By the time I was selected for my first Test, the third of England’s Ashes series against Australia at Trent Bridge on 28 July 1977, I had no doubts that I was ready to make the jump. Nevertheless, in the moments leading up to the first morning of the match, I have to admit I was a bundle of nerves.
The point is that no matter how confident you may be in your own ability, you never really know whether you can be a Test cricketer until you go out on the field and get involved. After all, how many great county players have never made the grade when their ability suggested otherwise?
It was the fear of that unknown which caused me to be uncharacteristically quiet in the Trent Bridge dressing room that morning. I can’t really remember much about what went on; everything seemed to be happening so quickly. I’ve no doubt that a thousand and one people came up to me during the days and hours before the match to wish me luck, but I simply cannot remember a single word anyone said, and that certainly applies to the moments immediately before we went out to play.
I do remember, however, that I was barely capable of speech myself. I had a knot in my stomach as big as a fist and my mouth felt dry. I had arrived in the Test arena, but the question flashing through my mind was: ‘What the hell happens now?’
I was lucky to be part of a team where new members were not treated as juniors, an atmosphere which had been created by Tony Greig, who was still a member of the team at this stage, although his involvement with Packer had resulted in the cricket authorities insisting he should not be captain. But Mike Brearley, his successor, made sure that tradition continued. Brears encouraged us to talk about the game, and every single player, whether they were making their first appearance or their forty-first, was asked to contribute. I had sampled the atmosphere of the England dressing room before of course, not only during the one-day internationals at the end of the previous summer, but also during the Centenary Test at Melbourne that winter (rather too energetically, it seems, for the peace of mind of some senior players who were the victims of my practical jokes!). So it was not as if I walked through the door to be hit by a wall of blank faces. What’s more, the approach to man-management adopted by Greigy and Brears meant that there was no such thing as a pecking order, even though this was the match when the one and only Sir Geoffrey Boycott was making his long-awaited return to Test cricket after three years of self-imposed exile, following the selectors’ decision to award the captaincy for the 1973/74 tour to the West Indies to Mike Denness instead of him.

» **Recorded information**:
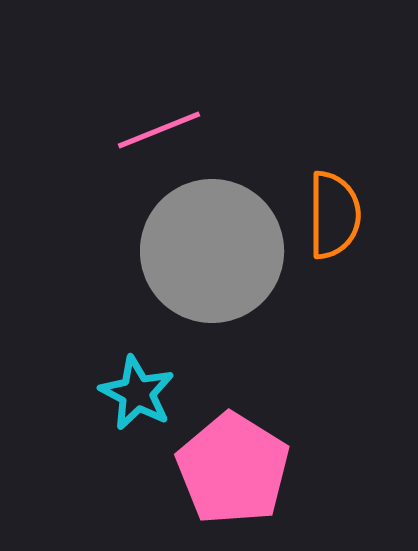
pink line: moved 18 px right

» **Work instructions**:
**A)** Summarize the account of the first Test at Trent Bridge in two sentences.
**B)** In the account of the first Test, why was the narrator uncharacteristically quiet in the Trent Bridge dressing room that morning? Answer in two sentences.

» **The results**:
**A)** Although the narrator felt ready for Test cricket when selected for the third Ashes Test against Australia at Trent Bridge on 28 July 1977, the narrator was a bundle of nerves on the first morning, barely able to speak and unable to remember anything said beforehand. The narrator was fortunate to join a team in which new members were not treated as juniors, an atmosphere created by Tony Greig and continued by Mike Brearley, so there was no pecking order even as Geoffrey Boycott returned to Test cricket.

**B)** The quiet came from fear of the unknown: however confident players may be in their own ability, they never really know whether they can be Test cricketers until they go out on the field and get involved. The account observes that many great county players never made the grade even though their ability suggested otherwise.